Une décision qui relance le débat entre liberté d’expression et risques de désinformation à l’approche de la présidentielle américaine de 2024.
Une révision des politiques controversées
Selon Alphabet, ces bannissements reposaient sur des règles aujourd’hui abandonnées. « Dans le respect de la liberté d’expression, YouTube donnera une nouvelle chance à tous les créateurs concernés », indique Daniel F. Donovan, conseiller juridique d’Alphabet. La plateforme affirme également reconnaître le poids des voix conservatrices dans le débat public.

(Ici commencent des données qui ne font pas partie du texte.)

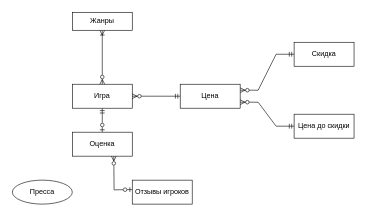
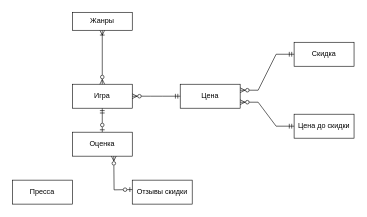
  <mxCell id="0" />
  <mxCell id="1" parent="0" />
  <mxCell id="2" value="" style="edgeStyle=orthogonalEdgeStyle;rounded=0;orthogonalLoop=1;jettySize=auto;html=1;endArrow=ERzeroToOne;endFill=0;startArrow=ERmandOne;startFill=0;" edge="1" parent="1" source="3" target="9"><mxGeometry relative="1" as="geometry" /></mxCell>
  <mxCell id="3" value="Игра" style="whiteSpace=wrap;html=1;align=center;" vertex="1" parent="1"><mxGeometry x="120" y="140" width="100" height="40" as="geometry" /></mxCell>
  <mxCell id="4" value="Цена" style="whiteSpace=wrap;html=1;align=center;" vertex="1" parent="1"><mxGeometry x="300" y="140" width="100" height="40" as="geometry" /></mxCell>
  <mxCell id="5" value="Скидка" style="whiteSpace=wrap;html=1;align=center;" vertex="1" parent="1"><mxGeometry x="490" y="70" width="100" height="40" as="geometry" /></mxCell>
  <mxCell id="6" value="Цена до скидки" style="whiteSpace=wrap;html=1;align=center;" vertex="1" parent="1"><mxGeometry x="490" y="190" width="100" height="40" as="geometry" /></mxCell>
  <mxCell id="7" style="edgeStyle=orthogonalEdgeStyle;rounded=0;orthogonalLoop=1;jettySize=auto;html=1;entryX=0.5;entryY=0;entryDx=0;entryDy=0;startArrow=ERoneToMany;startFill=0;strokeColor=default;endArrow=ERzeroToMany;endFill=0;" edge="1" parent="1" source="8" target="3"><mxGeometry relative="1" as="geometry" /></mxCell>
  <mxCell id="8" value="Жанры" style="whiteSpace=wrap;html=1;align=center;" vertex="1" parent="1"><mxGeometry x="120" y="20" width="100" height="30" as="geometry" /></mxCell>
  <mxCell id="9" value="Оценка" style="whiteSpace=wrap;html=1;align=center;" vertex="1" parent="1"><mxGeometry x="120" y="220" width="100" height="40" as="geometry" /></mxCell>
- <mxCell id="10" value="Пресса" style="ellipse;whiteSpace=wrap;html=1;align=center;" vertex="1" parent="1"><mxGeometry x="20" y="300" width="100" height="40" as="geometry" /></mxCell>
- <mxCell id="11" value="Отзывы игроков" style="whiteSpace=wrap;html=1;align=center;" vertex="1" parent="1"><mxGeometry x="220" y="300" width="100" height="40" as="geometry" /></mxCell>
+ <mxCell id="10" value="Пресса" style="whiteSpace=wrap;html=1;align=center;" vertex="1" parent="1"><mxGeometry x="20" y="300" width="100" height="40" as="geometry" /></mxCell>
+ <mxCell id="11" value="Отзывы скидки" style="whiteSpace=wrap;html=1;align=center;" vertex="1" parent="1"><mxGeometry x="220" y="300" width="100" height="40" as="geometry" /></mxCell>
  <mxCell id="12" value="" style="edgeStyle=entityRelationEdgeStyle;fontSize=12;html=1;endArrow=ERzeroToMany;startArrow=ERmandOne;rounded=0;entryX=1;entryY=0.5;entryDx=0;entryDy=0;exitX=0;exitY=0.5;exitDx=0;exitDy=0;" edge="1" parent="1" source="4" target="3"><mxGeometry width="100" height="100" relative="1" as="geometry"><mxPoint x="200" y="280" as="sourcePoint" /><mxPoint x="300" y="180" as="targetPoint" /></mxGeometry></mxCell>
  <mxCell id="13" value="" style="edgeStyle=entityRelationEdgeStyle;fontSize=12;html=1;endArrow=ERzeroToMany;startArrow=ERmandOne;rounded=0;entryX=1;entryY=0.75;entryDx=0;entryDy=0;exitX=0;exitY=0.5;exitDx=0;exitDy=0;" edge="1" parent="1" source="6" target="4"><mxGeometry width="100" height="100" relative="1" as="geometry"><mxPoint x="640" y="180" as="sourcePoint" /><mxPoint x="440" y="209.76" as="targetPoint" /><Array as="points"><mxPoint x="550" y="200" /><mxPoint x="540" y="200" /><mxPoint x="550" y="200" /><mxPoint x="550" y="220" /></Array></mxGeometry></mxCell>
  <mxCell id="14" value="" style="edgeStyle=entityRelationEdgeStyle;fontSize=12;html=1;endArrow=ERzeroToMany;startArrow=ERmandOne;rounded=0;exitX=0;exitY=0.5;exitDx=0;exitDy=0;entryX=1;entryY=0.25;entryDx=0;entryDy=0;" edge="1" parent="1" source="5" target="4"><mxGeometry width="100" height="100" relative="1" as="geometry"><mxPoint x="451" y="112.92" as="sourcePoint" /><mxPoint x="420" y="180" as="targetPoint" /><Array as="points"><mxPoint x="441" y="162.92" /><mxPoint x="441" y="142.92" /><mxPoint x="451" y="172.92" /><mxPoint x="451" y="162.92" /></Array></mxGeometry></mxCell>
  <mxCell id="15" style="edgeStyle=orthogonalEdgeStyle;rounded=0;orthogonalLoop=1;jettySize=auto;html=1;entryX=0.692;entryY=1.107;entryDx=0;entryDy=0;entryPerimeter=0;exitX=0;exitY=0.5;exitDx=0;exitDy=0;endArrow=ERzeroToMany;endFill=0;startArrow=ERzeroToOne;startFill=0;" edge="1" parent="1"><mxGeometry relative="1" as="geometry"><mxPoint x="220" y="315.72" as="sourcePoint" /><mxPoint x="189.2" y="260" as="targetPoint" /></mxGeometry></mxCell>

Contexte politique et tensions
Cette décision fait suite à une enquête initiée par Jim Jordan, qui voulait déterminer si l’administration Biden-Harris avait exercé des pressions sur les géants technologiques pour censurer certains contenus. Les restrictions adoptées en pleine pandémie interdisaient notamment les vidéos affirmant, sans preuve, que les vaccins provoquaient des maladies graves. De même, après l’élection présidentielle de 2020, YouTube et d’autres plateformes avaient renforcé la lutte contre les théories affirmant que le scrutin avait été volé.
Des figures politiques déjà réintégrées
Dans ce cadre, plusieurs personnalités influentes comme Donald Trump ou Robert F. Kennedy Jr. ont déjà retrouvé leurs comptes. Désormais, tous les créateurs bannis sous ces anciennes politiques seront concernés, même si Alphabet ne précise pas encore quand les réactivations auront lieu.
Si certains saluent ce choix comme une victoire contre la censure, d’autres s’inquiètent d’un retour massif de la désinformation en ligne, à l’approche de la présidentielle américaine de 2024. La plateforme défend toutefois sa position en rappelant qu’elle « n’aurait jamais dû sacrifier le débat public au nom des règles sanitaires ».